Valencia no era una pieza
fácil. Desde mucho tiempo atrás figuraba entre las grandes ciudades de la
península. Este enclave íbero, romanizado después como Valentia Edetanorum,
abandonado y reconstruido sucesivas veces, llevó una vida bastante opaca tras la
conquista musulmana, pero hacia el siglo XI ya había aquí un esplendoroso reino
taifa y durante algunos años fue la capital del Cid. Después Valencia vivió lo
mismo que toda la España andalusí: la hegemonía almorávide, las grandes
convulsiones de las segundas taifas y, al fin, la caída bajo la órbita
almohade. Pero también el poder almohade, definitivamente quebrado en Las Navas
de Tolosa, se descompuso en un sinfín de querellas intestinas, y una de ellas
afectó precisamente a Valencia. Una de las facciones se mostró dispuesta a
colaborar con los cristianos y Jaime no lo dudó. Fue una operación lenta,
metódica, sistemática, que pasó por la conquista paulatina de las fortalezas
que permitían controlar el territorio: Segorbe, Morella, Ares y, acto seguido, por
la ocupación de las tierras llanas y los cultivos, para cerrar toda fuente de
suministros a los sitiados. Entonces llegó el momento del asalto final.
Dice la tradición que una
noche, durante el asedio de Valencia, el rey Jaime se despertó atraído por un suave
toque de tambor junto a su tienda. El rey buscó el origen de aquel ruido y
descubrió que un murciélago rozaba sus alas sobre la piel del tambor. Desde
entonces el murciélago figura como animal heráldico de las tierras valencianas.

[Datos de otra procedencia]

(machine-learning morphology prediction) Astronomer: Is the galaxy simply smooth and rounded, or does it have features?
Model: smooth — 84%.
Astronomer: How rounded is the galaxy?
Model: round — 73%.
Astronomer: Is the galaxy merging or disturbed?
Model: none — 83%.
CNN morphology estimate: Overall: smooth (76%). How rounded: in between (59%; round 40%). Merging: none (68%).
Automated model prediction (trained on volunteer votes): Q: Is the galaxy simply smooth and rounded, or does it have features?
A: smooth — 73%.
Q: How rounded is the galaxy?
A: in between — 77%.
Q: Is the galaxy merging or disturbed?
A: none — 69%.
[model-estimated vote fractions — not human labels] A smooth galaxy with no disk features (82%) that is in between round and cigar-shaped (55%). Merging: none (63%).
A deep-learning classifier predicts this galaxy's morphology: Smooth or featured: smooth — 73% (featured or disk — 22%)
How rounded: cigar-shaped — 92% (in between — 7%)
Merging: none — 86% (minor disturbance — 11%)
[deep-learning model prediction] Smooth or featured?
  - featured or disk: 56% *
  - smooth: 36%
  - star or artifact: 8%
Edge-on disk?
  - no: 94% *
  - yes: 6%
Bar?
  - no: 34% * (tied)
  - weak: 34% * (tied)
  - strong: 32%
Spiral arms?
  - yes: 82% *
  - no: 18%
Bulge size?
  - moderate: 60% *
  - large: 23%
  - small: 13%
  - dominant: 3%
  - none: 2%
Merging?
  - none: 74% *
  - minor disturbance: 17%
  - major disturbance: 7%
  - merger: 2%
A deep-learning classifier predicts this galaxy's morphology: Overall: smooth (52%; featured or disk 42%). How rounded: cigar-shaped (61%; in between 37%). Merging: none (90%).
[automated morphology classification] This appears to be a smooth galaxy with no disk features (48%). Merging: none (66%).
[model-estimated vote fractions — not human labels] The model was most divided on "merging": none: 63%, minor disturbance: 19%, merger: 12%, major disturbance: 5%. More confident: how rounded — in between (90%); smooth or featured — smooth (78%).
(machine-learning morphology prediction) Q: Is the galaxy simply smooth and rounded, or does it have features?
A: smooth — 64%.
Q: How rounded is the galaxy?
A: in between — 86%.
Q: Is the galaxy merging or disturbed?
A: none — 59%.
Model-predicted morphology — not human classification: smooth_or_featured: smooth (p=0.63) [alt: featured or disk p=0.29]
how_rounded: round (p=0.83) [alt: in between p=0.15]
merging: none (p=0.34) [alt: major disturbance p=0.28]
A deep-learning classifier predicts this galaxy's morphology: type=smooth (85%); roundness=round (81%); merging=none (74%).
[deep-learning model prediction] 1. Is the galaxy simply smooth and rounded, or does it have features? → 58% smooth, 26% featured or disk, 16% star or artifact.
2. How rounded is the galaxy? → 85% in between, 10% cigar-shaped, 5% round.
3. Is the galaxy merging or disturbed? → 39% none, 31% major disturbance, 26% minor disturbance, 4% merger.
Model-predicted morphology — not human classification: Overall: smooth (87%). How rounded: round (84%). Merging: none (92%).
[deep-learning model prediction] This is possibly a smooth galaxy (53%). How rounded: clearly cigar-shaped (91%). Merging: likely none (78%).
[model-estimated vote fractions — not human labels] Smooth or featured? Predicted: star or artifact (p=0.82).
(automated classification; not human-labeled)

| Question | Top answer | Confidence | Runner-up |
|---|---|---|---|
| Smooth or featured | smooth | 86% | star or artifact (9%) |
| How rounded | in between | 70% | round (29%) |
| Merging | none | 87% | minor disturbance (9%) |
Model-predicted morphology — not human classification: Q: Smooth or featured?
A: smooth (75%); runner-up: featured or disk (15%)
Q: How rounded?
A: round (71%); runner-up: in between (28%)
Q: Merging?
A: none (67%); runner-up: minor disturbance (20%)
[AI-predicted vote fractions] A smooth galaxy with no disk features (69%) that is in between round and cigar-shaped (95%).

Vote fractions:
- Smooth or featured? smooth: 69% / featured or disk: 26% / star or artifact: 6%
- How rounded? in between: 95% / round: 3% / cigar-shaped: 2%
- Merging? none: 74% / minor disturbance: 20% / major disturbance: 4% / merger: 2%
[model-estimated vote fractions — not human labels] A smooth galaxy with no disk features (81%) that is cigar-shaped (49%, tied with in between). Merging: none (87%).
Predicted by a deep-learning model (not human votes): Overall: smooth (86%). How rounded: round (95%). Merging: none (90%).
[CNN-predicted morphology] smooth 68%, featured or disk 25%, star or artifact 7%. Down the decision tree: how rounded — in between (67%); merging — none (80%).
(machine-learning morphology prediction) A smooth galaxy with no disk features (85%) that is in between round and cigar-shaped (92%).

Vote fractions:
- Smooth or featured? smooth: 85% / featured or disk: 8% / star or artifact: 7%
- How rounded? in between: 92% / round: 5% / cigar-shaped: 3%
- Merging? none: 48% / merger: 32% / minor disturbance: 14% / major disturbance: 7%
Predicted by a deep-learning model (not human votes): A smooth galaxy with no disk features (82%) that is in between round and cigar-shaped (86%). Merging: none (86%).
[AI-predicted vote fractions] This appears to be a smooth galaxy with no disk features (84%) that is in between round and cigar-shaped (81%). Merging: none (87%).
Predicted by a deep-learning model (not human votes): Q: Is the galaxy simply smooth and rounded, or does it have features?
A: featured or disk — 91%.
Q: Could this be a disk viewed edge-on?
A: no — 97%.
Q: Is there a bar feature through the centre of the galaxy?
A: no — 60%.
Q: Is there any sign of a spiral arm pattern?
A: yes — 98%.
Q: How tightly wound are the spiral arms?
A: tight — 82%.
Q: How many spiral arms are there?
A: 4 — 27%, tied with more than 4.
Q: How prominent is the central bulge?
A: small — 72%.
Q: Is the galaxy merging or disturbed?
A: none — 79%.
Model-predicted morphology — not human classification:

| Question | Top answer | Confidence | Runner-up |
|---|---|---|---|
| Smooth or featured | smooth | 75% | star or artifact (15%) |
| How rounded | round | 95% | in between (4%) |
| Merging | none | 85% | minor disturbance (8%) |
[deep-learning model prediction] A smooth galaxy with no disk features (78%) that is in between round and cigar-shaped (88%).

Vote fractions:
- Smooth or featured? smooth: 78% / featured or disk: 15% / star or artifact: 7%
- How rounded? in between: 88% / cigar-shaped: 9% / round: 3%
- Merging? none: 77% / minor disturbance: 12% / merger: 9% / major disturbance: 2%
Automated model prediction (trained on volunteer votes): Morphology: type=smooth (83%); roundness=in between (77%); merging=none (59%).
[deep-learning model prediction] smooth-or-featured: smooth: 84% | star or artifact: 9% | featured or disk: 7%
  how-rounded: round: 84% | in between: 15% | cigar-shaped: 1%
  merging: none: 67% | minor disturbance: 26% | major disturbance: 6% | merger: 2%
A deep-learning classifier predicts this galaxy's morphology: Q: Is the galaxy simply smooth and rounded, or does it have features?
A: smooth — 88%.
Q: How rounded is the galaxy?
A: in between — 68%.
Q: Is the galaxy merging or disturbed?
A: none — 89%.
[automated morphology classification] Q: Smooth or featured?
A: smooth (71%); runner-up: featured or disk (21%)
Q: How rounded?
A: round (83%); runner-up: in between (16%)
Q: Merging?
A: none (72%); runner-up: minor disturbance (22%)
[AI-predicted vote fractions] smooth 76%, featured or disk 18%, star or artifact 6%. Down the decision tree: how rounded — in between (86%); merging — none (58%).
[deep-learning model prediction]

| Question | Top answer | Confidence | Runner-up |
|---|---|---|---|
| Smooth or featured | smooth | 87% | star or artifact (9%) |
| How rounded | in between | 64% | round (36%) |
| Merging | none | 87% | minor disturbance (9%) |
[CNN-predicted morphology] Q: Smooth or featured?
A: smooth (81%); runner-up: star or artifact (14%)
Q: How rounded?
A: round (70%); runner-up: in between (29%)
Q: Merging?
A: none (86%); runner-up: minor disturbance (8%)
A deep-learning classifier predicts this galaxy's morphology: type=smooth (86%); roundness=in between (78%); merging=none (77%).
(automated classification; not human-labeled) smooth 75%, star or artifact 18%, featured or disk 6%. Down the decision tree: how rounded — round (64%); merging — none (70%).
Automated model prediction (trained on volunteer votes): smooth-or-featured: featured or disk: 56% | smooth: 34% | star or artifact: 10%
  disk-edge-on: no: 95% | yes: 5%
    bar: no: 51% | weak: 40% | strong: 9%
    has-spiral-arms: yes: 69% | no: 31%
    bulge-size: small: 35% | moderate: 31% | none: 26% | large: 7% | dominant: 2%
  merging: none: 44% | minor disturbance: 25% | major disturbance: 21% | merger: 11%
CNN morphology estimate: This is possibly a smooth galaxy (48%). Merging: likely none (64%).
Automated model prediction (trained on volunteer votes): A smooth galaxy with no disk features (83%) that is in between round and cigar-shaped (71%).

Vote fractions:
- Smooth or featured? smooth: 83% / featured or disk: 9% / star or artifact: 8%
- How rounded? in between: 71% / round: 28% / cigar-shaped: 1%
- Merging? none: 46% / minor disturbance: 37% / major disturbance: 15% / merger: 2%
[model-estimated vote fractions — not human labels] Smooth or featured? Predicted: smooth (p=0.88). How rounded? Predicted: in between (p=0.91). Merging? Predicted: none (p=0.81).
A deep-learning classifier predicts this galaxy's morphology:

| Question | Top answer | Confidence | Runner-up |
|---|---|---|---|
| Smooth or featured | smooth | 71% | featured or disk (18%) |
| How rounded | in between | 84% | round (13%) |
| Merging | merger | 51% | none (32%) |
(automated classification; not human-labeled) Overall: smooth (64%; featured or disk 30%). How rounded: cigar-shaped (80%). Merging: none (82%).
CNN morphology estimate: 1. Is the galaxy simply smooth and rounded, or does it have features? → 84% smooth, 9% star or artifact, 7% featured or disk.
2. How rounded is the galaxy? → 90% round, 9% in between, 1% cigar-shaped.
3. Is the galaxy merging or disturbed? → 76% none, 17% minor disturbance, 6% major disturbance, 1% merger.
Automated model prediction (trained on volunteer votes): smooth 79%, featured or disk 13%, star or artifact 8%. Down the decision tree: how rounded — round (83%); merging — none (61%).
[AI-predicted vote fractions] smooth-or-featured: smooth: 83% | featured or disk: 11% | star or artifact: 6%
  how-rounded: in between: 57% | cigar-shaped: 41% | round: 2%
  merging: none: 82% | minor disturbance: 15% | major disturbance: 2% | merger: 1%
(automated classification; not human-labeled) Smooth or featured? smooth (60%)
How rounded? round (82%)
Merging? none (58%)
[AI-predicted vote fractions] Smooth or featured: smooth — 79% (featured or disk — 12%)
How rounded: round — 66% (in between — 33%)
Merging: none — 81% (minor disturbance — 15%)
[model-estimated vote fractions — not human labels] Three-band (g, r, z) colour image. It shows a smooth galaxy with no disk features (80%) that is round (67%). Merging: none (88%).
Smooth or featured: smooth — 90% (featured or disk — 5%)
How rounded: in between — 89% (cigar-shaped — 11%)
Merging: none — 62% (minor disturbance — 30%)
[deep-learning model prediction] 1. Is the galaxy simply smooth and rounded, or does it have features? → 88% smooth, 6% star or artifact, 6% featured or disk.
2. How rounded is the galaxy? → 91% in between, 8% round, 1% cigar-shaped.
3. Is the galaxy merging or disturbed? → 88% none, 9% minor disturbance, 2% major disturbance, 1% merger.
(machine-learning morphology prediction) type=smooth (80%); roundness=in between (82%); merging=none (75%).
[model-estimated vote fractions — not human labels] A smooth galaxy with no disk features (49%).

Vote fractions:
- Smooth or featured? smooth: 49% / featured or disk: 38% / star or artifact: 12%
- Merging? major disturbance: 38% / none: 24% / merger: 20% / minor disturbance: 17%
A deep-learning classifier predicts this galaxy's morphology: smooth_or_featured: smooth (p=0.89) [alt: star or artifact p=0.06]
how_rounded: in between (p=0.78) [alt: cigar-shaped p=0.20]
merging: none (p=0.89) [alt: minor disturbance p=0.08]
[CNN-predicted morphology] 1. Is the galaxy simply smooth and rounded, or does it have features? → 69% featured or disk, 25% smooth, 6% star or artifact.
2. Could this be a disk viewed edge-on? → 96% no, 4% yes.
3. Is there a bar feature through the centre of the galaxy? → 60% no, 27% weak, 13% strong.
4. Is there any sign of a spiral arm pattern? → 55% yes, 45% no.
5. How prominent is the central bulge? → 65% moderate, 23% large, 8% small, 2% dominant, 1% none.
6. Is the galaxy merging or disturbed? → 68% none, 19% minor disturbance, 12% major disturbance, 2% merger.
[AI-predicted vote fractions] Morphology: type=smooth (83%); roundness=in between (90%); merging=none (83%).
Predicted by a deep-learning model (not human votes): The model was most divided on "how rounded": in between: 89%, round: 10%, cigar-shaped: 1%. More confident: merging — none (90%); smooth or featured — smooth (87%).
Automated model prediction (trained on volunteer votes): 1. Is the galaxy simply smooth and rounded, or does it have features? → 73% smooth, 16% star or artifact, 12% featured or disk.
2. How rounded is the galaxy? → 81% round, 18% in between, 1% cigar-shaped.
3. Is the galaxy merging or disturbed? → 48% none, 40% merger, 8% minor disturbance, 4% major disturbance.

Jaime repobló el territorio con caballeros aragoneses y navarros, y convirtió
Valencia en reino singular y diferenciado, con sus propios fueros. Un siglo
después, Valencia sería el centro comercial y cultural más importante de la
Corona de Aragón. El rey Jaime moriría precisamente en Valencia, en 1276,
después de reinar sesenta y tres años.